Pascal Lamy, ancien directeur général de l'OMC, président d'honneur de l'Institut Jacques Delors, est l'invité du grand entretien de France Inter.

Pascal Lamy
Pascal Lamy © AFP / Jack / Imaginechina

Donald Trump rencontre mercredi à Washington le Luxembourgeois Jean-Claude Juncker, président de la Commission européenne. Les Etats Unis vont vouloir imposer de nouveaux droits de douane. Comment l’Europe peut-elle faire entendre sa voix entre la pression américaine et les injonctions chinoises ? Divisés devant la crise des migrants, tiraillés par la montée des extrêmes, les Etats membres peuvent-ils se montrer unis face aux Etats-Unis ? Pascal Lamy répond aux questions de Frédéric Métézeau.

La rencontre Trump-Juncker va-t-elle tourner au combat de coqs ? "Ce serait aller un peu loin", suppose Pascal Lamy, même s'il reconnait que "c'est une rencontre importante dont on ne sait pas ce qu'elle va donner. En général ce genre de rencontres internationales est pré-cuit par des collaborateurs, là on sait moins : et ça tient moins à Jean-Claude Juncker (...) qu'à cette espèce de volcan face à lui, qu'on ne sait pas comment prendre parce qu'il est très imprévisible". 

C'est toutefois bien le président de la Commission européenne qui est le mieux placé pour tenir ces discussions : "_Les questions de commerce international depuis très longtemps sont gérées au niveau de l’Union européenne_. C’est une compétence fédérale en quelque sorte, c’est la Commission européenne qui a mandat et qui l’exerce, donc c'est Juncker le bon interlocuteur de Trump sur ces questions". 

Selon Pascal Lamy, Jean-Claude Juncker va devoir avant tout "faire entendre raison à Trump" et lui montrer que "sur la plupart des sujets il se trompe (...), par exemple quand il pense que ce qui compte dans le commerce international ce sont les droits de douane, alors que dans les échanges internationaux il y a aujourd'hui plus de services que de manufactures".

"Trump est obsédé par le fait qu’il y a plein de Mercerdes à New-York mais pas de Chevrolet à Berlin. Les raisons pour lesquelles il y a plein de Mercredes à New-York et pas de Chevrolet à Berlin n’ont rien à voir avec les droits de douane, c’est simplement que les consommateurs américains aiment bien les bagnoles allemandes et les consommateurs allemands n’aiment pas les bagnoles américaines". 

"Par contre il y a des choses sur lesquelles Trump n’a pas tort" reconnait Pascal Lamy, qui cite en exemple l'idée que "la concurrence avec les chinois est en partie faussée parce que les règles du commerce international ne sont pas suffisantes". "Juncker doit arriver à lui dire qu’il n’y a pas de problème transatlantique mais qu’il faut se mettre ensemble pour pousser pour que la Chine accepte des règles plus contraignantes (...) si on se met autour de la table pour améliorer un certain nombre de règles du commerce international, Trump pourra dire j’ai gagné, et après tout comme c’est tout ce qui compte pour lui, pourquoi pas".

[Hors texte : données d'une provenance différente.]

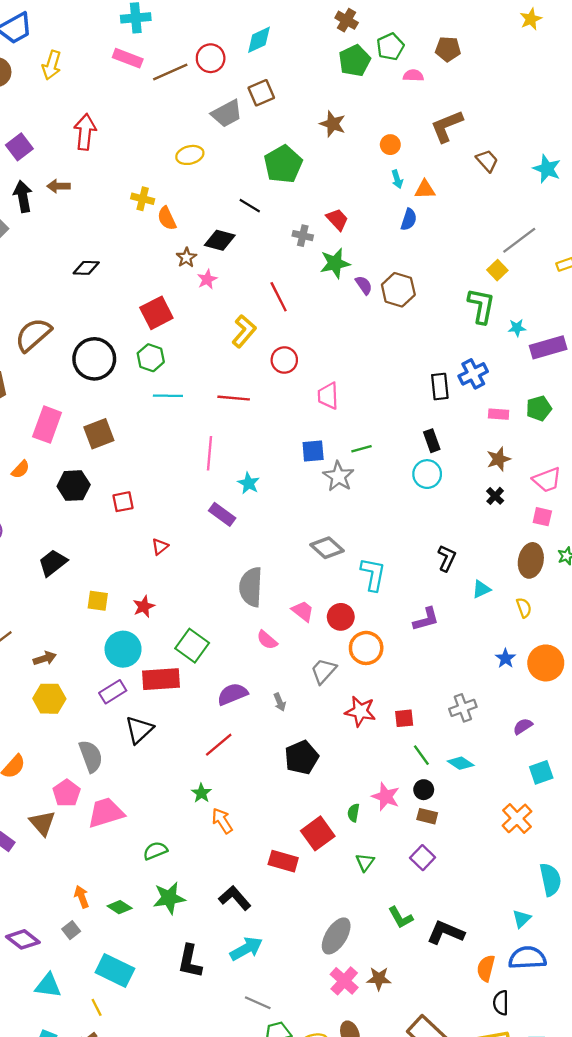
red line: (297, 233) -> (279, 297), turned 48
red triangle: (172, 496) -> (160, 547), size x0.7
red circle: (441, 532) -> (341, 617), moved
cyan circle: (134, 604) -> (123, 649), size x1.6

L’Union européenne peut jouer son rôle car elle pèse son poids économique, elle est légitime pour être un des pôles d'un triangle Etats-Unis - Europe - Chine. 

"L’UE a souvent plus progressé sous la pression externe que dans des discussions internes qui sont souvent compliquées", estime par ailleurs Pascal Lamy. "Ce qu’il s’est passé avec le Brexit a donné un réflexe sur le continent dont on voit les résultats, Trump, Poutine, Erdogan, tout ça n’est pas loin et tout ça sont des sujets qui font que les Européens se rendent compte que l’UE est une garantie géopolitique". 

Sur le Brexit, Pascal Lamy affime que l'hypothèse d'un "Brexit dur", c'est-à-dire sans aucun accord commercial entre l'Union européenne et le Royaume-Uni et donc un retour aux règles minimales de l'OMC, est "une hypothèse qui paraissait absurde car irrationnelle, mais compte tenu des divisions au Parlement britannique, s'il n'y a pas de majorité pour une solution raisonnable, la solution déraisonnable pourrait s'imposer, j’espère qu’au dernier moment il y aura un délai supplémentaire pour négocier". 

Il précise, en réponse à la question d'une auditrice : "Si on voulait donner un vrai nom à l’OMC, on dirait que c’est l’ONU du commerce, c’est à peu près les mêmes membres, simplement si vous voulez mettre d’accord le Bengladesh, la Suède, le Botswana et le Costa Rica sur les règles du commerce international, vous allez avoir du mal. Inévitablement ce système multilatéral, c’est le plus petit commun dénominateur. Ensuite, on parle alors au deuxième (voire troisième) étage, qui est le bilatéral".